I am on Arch Linux. I have tried gcc and cc.
I have quite a strange problem. I have a file included from /usr/include (installed from an Arch package) in a C program like so.
// prog.c
#include <foobar/foobar.h>
When I change it, nothing happens. Let me explain. It includes some C code.
// foobar/foobar.h
int baz = 1, qux = 2;
Recently, it has been updated.
// foobar/foobar.h
int baz = 1, qux = 2, norf = 3;
My test program looks something like what follows.
// prog.c
#include <foobar/foobar.h>
printf ("%d %d %d\n", baz, qux, norf);
output:
error: ‘norf’ undeclared (first use in this function)
I can duplicate the file in the same directory, name it foobar2.h, and then include that file instead and it outputs:
1 2 3
So the path is not incorrect.

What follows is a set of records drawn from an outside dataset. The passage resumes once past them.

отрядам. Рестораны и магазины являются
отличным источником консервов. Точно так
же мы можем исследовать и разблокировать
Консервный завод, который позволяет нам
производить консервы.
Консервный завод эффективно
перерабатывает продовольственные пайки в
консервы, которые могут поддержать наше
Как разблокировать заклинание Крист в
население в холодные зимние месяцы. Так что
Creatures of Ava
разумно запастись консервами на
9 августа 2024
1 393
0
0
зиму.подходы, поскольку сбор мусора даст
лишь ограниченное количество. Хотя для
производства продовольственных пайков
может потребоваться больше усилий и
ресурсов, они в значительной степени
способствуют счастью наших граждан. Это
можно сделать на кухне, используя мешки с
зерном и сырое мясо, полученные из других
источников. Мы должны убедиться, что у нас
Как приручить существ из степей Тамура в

I can make a link to the folder, name it foobar2, and include foobar2/foobar.h and it outputs:
1 2 3
So the file is not incorrect.
To confirm that it is not registering changes, I can destroy the foobar folder entirely and try to print just the 2 variables that were originally inside the header. This outputs:
1 2
Clearly something is not updating. The same behaviour is displayed when I try updating the file with enums, functions, or new values for existing items in the file, and include them as the only lines in the file. None of the changes register. The same activity is displayed with gcc and cc. This has been going on a few months now and it still has not resolved itself.
When a file does not seem to be updating, it is a good idea to check other places on your system where your compilers search for libraries for identically named folders. In this case, it was in /usr/local/include, where I had a version that I compiled and forgot about entirely.